What this question is testing

Local Purpose

Your task

Identify why the author included the referenced detail at that point in the passage — its function, not its content.

Common trap

Answers that merely repeat or summarize the topic of the detail instead of describing the role it plays.

Winning move

Ask what job the detail does for the paragraph, then for the passage's broader point.

Reading along? Open the full official question in LawHub — we show a fragment here and keep the reasoning in our own words.

The question
2.

The author most probably quotes directly from both the UN Charter (beginning of first paragraph) and the proposal mentioned at the end of the first paragraph for which

Answer choices

  1. Wrong Role: contrasting definitions2% picked this

    to contrast the different definitions of human rights in the

    We don't know how either document defines "human rights", from this 1st paragraph, so contrasting the two different definitions can't be the author's purpose.

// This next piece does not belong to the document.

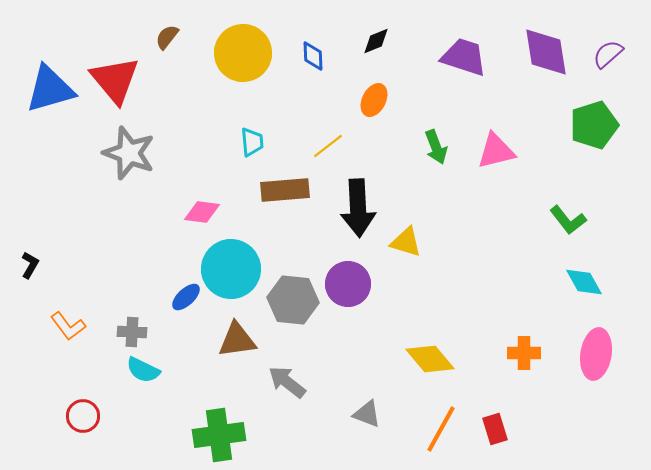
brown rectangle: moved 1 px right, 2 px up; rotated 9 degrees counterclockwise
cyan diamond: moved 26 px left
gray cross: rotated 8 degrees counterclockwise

  2. Correct77% picked this

    to compare the strength of the human rights language in the

    Why this is right

    Comparing "the strength of language" can be matched up with a lot of the text from the 1st paragraph. We anticipated something like, "the author tells us about the UN Charter to explain that there had been a previous attempt to safeguard human rights, but it didn't have enough teeth behind it, so that's what motivated the creation of the UDHR". The UDHR "expressly affirms universal respect for human rights", while the UN Charter "encourages respect for human rights". UN members weren't happy with the Charter because they said "the language was not strong enough / it didn't go far enough to guarantee rights". They "lobbied vigorously to strengthen the human rights provisions" and proposed that member states be required / obligated to act on human rights issues. It still seems weird to say that the author's purpose in quoting the Charter and quoting the Proposal was to compare strength of language in each, but the author is telling the backstory that led up to the UDHR, and the crux of that backstory is "Are we being forceful enough in guaranteeing human rights"? There's a progression from the Charter's weak-sauce "we encourage respect" to the Proposal's obligatory "member states are required to co-operate with the promotion of human rights" to the eventual language of the UDHR.

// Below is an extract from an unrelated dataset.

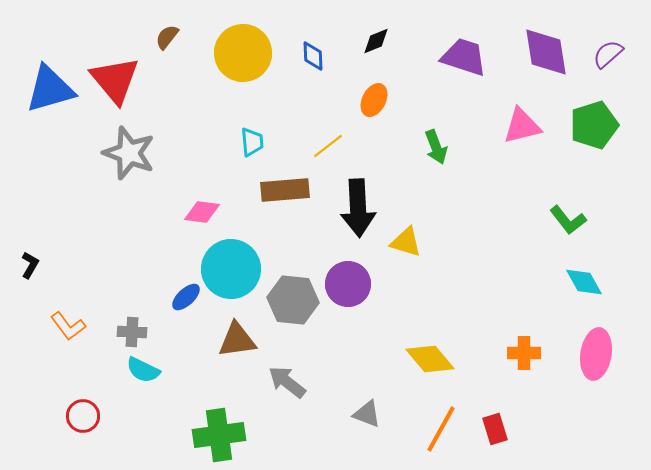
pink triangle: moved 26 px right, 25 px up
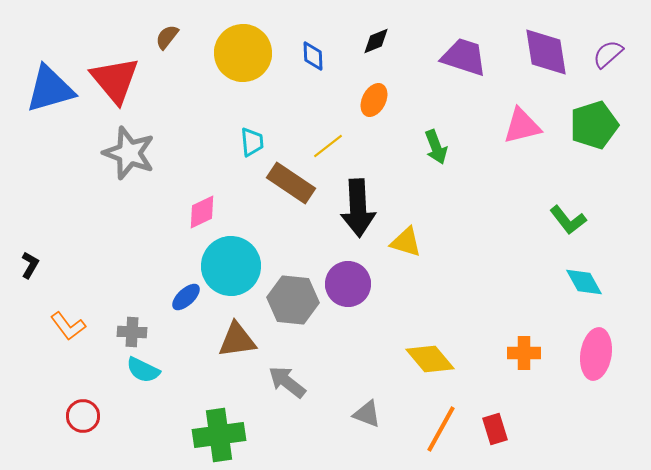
brown rectangle: moved 6 px right, 7 px up; rotated 39 degrees clockwise
pink diamond: rotated 33 degrees counterclockwise
cyan circle: moved 3 px up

    Skill tested: Local Purpose · how this choice captures the passage's function is the move to repeat next time.

  3. Out of Scope: common vocabulary1% picked this

    to identify a bureaucratic vocabulary that is common to the

    The only common vocabulary we might find here is "human rights", but the author's main point in the 1st paragraph isn't saying something like, "Check it out -- both of these documents use this same bureaucratic term, human rights." It doesn't even really seem fair to call that "bureaucratic vocabulary", which implies something more like technical jargon specific to a certain bureaucracy.

  4. Too Strong: most important12% picked this

    to highlight what the author believes to be the most important point

    There's no text to support that the author thinks that either quoted excerpt is the most important point in each document. The author's overall goal isn't to spotlight a certain line she likes. She's trying to tell the story of what led up to the UDHD, and the idea is that the UN Charter took a swing at safeguarding human rights and people weren't happy with how weak it was.

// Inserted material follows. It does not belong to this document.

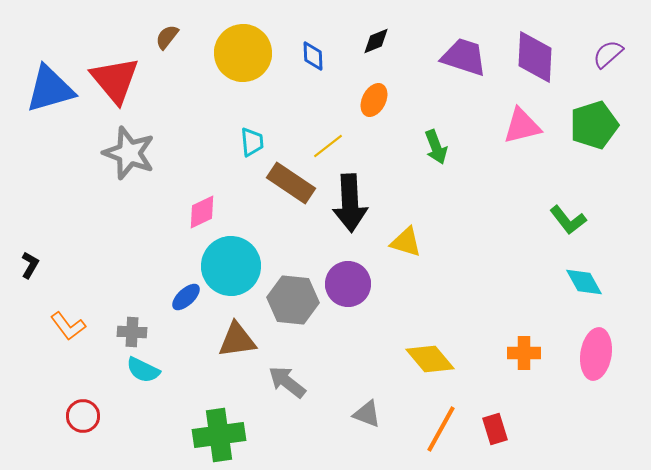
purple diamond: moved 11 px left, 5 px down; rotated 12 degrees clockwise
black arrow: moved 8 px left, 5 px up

  5. Out of Scope: prose styles8% picked this

    to call attention to a significant difference in the prose styles of

    The author is never discussing the different styles of prose. It's hard to even call something like a charter or a proposal a work of prose ("prose" normally means a literary work that isn't poetic in nature, like an essay or story or novel). Comparing prose styles would be like talking about how one write likes to use very long sentences with lots of descriptive clauses and flowery vocabulary, while another author keeps it simple and casual.